Page MenuHomePhabricator

mcrouter does not remove a memcached shard from consistent hashing when timeouts happen
Closed, ResolvedPublic

Description

In T203786 we discovered that mcrouter does not work as we thought when a shard is marked as temporary down due to too many timeouts registered. We are used to what nutcracker was doing, namely removing the shard from consistent hashing transparently to Mediawiki, meanwhile mcrouter does not do that as it was confirmed in https://github.com/facebook/mcrouter/issues/271.

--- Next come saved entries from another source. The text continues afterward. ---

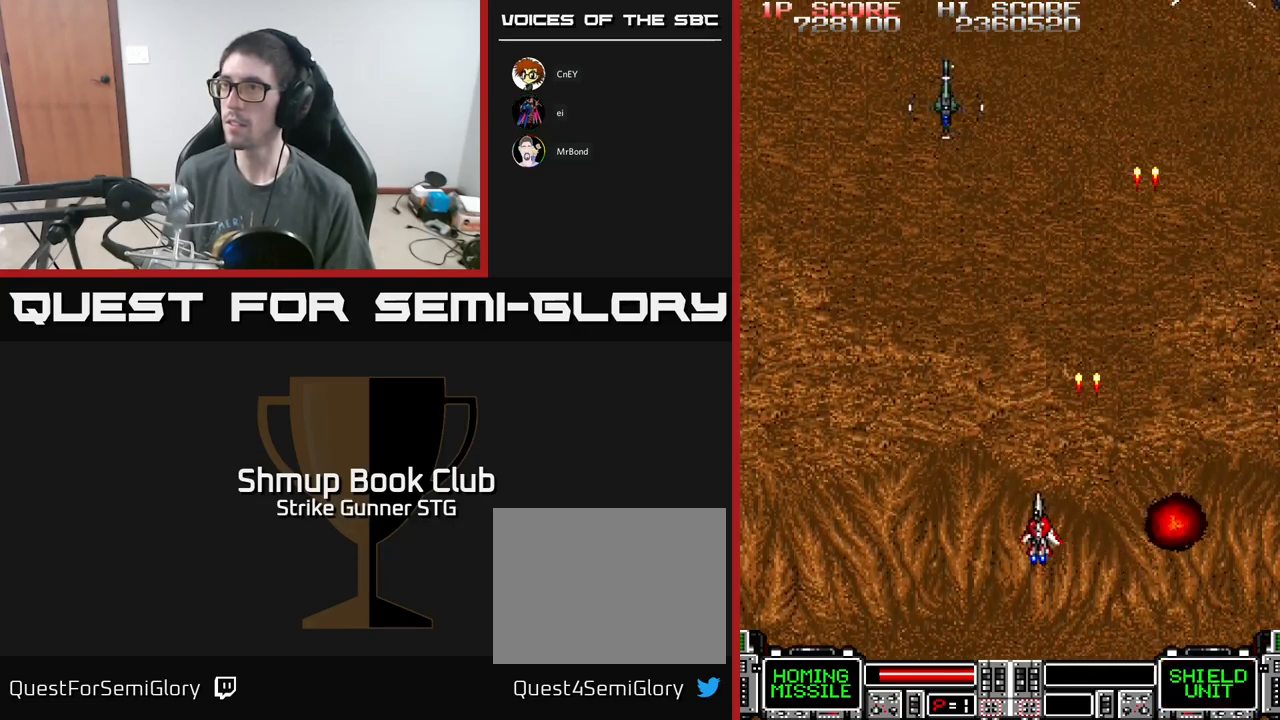
{"buttons": ["A", "DPAD_DOWN", "DPAD_RIGHT"], "left_stick": "center", "right_stick": "center", "events": [[34, "DPAD_UP", "down"], [317, "DPAD_LEFT", "up"], [334, "DPAD_RIGHT", "down"], [350, "DPAD_UP", "up"], [417, "DPAD_DOWN", "down"]]}
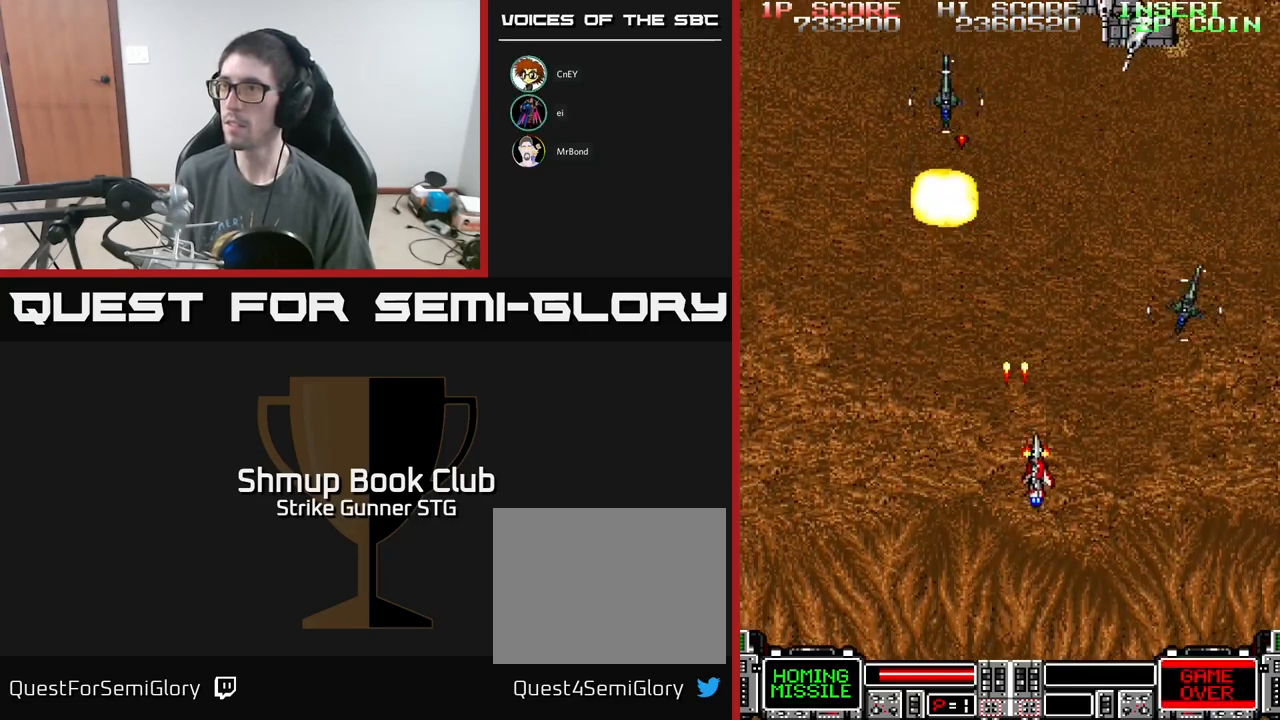
{"buttons": ["A", "DPAD_UP", "DPAD_LEFT"], "left_stick": "center", "right_stick": "center", "events": [[400, "DPAD_DOWN", "up"], [417, "DPAD_RIGHT", "up"], [417, "DPAD_UP", "down"], [500, "DPAD_LEFT", "down"]]}
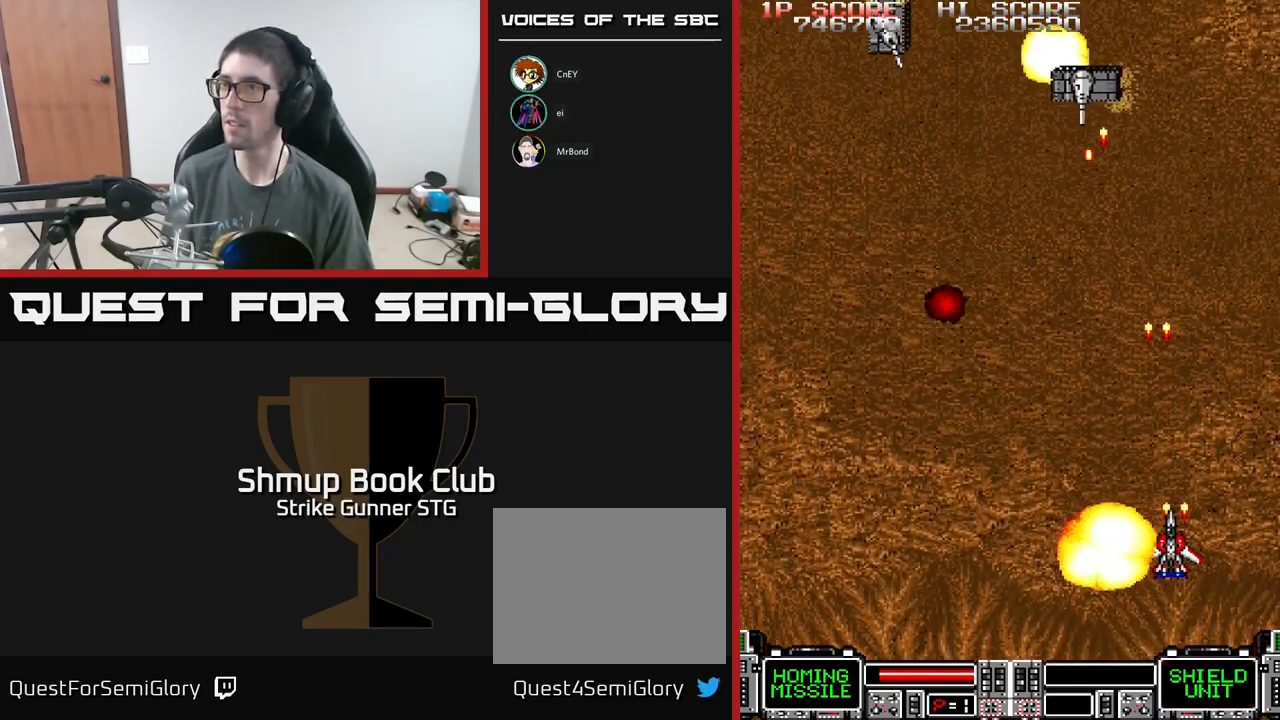
{"buttons": ["A", "DPAD_LEFT"], "left_stick": "center", "right_stick": "center", "events": [[500, "DPAD_UP", "up"]]}
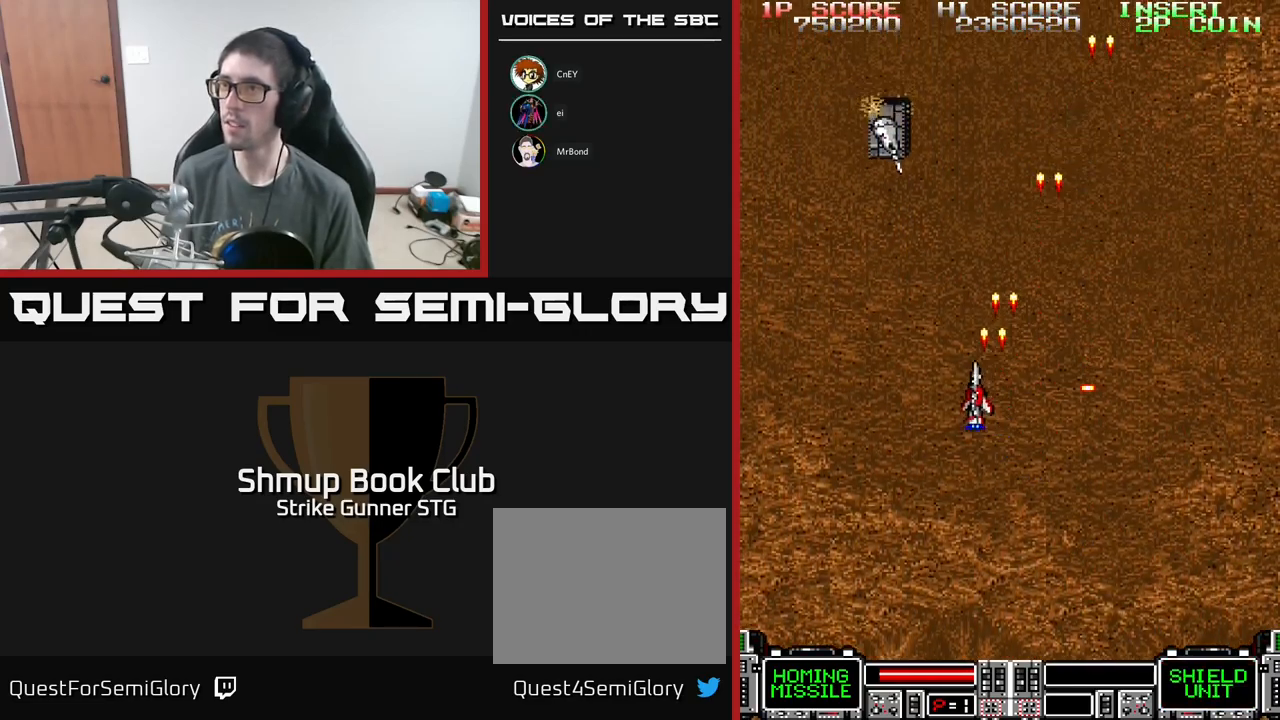
{"buttons": ["A", "DPAD_UP"], "left_stick": "center", "right_stick": "center", "events": [[234, "DPAD_DOWN", "down"], [250, "DPAD_LEFT", "up"], [300, "DPAD_RIGHT", "down"], [434, "DPAD_DOWN", "up"], [484, "DPAD_UP", "down"], [500, "DPAD_RIGHT", "up"]]}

This is what happens with mcrouter:

  • Three Ten 1s timeouts are reached for a specific shard, so it is marked as TKO and no more traffic is routed to it as protection.
  • All the GET/SET/etc.. for the keys handled by the failing shard are not re-hashed elsewhere, therefore they immediately lead to errors during this timeframe.
  • mcrouter waits 3s before starting to send health checks to the shard, and it starts sending traffic back to it only when the first health checks passes.

Opening this task to discuss the solutions proposed in the facebook's gh issue or to come up with a different strategy about how to handle memcached timeouts.

Event Timeline

elukey triaged this task as Medium priority.Nov 7 2018, 7:41 AM
elukey created this task.

In the facebook's gh issue the following was mentioned:

So the recommended solution is to have a separate pool of servers for backup (a.k.a. "gutter"). It can be a much smaller pool. The failover route should be set with two children - the first child would be the normal (full size) pool, and the second child would be the gutter (small pool) pool route. This way, when a single host fails (either with TKO or any other error), mcrouter will fall back to the gutter pool, and there, the key will be consistently hashed to one of those servers. There are some consistency issues though like values lingering in the gutter pool. One way to address that is by using FailoverWithExptimeRoute.

The idea is to have a separate pool of memcached shards decided only to failover when a TKO happens, completely separated from the main pool. This suggestion could be a good one to test and possibly implement in our production environment, but it needs to be discussed more broadly first :)

It definitely seems like something worth doing. Having the potential for high use cache keys becoming unusable for undefined periods of time is too much of a stability concern.

Is there existing hardware for this, or would that need an order?

If we do go this route, we should have monitoring/alerting on access to the gutter boxes.

It definitely seems like something worth doing. Having the potential for high use cache keys becoming unusable for undefined periods of time is too much of a stability concern.

Is there existing hardware for this, or would that need an order?

I am going to wait for @Joe to open a new task or update this one with a more precise list of things to do, before thinking about new hw we absolutely need to test extensively mcrouter and decide the config to use :)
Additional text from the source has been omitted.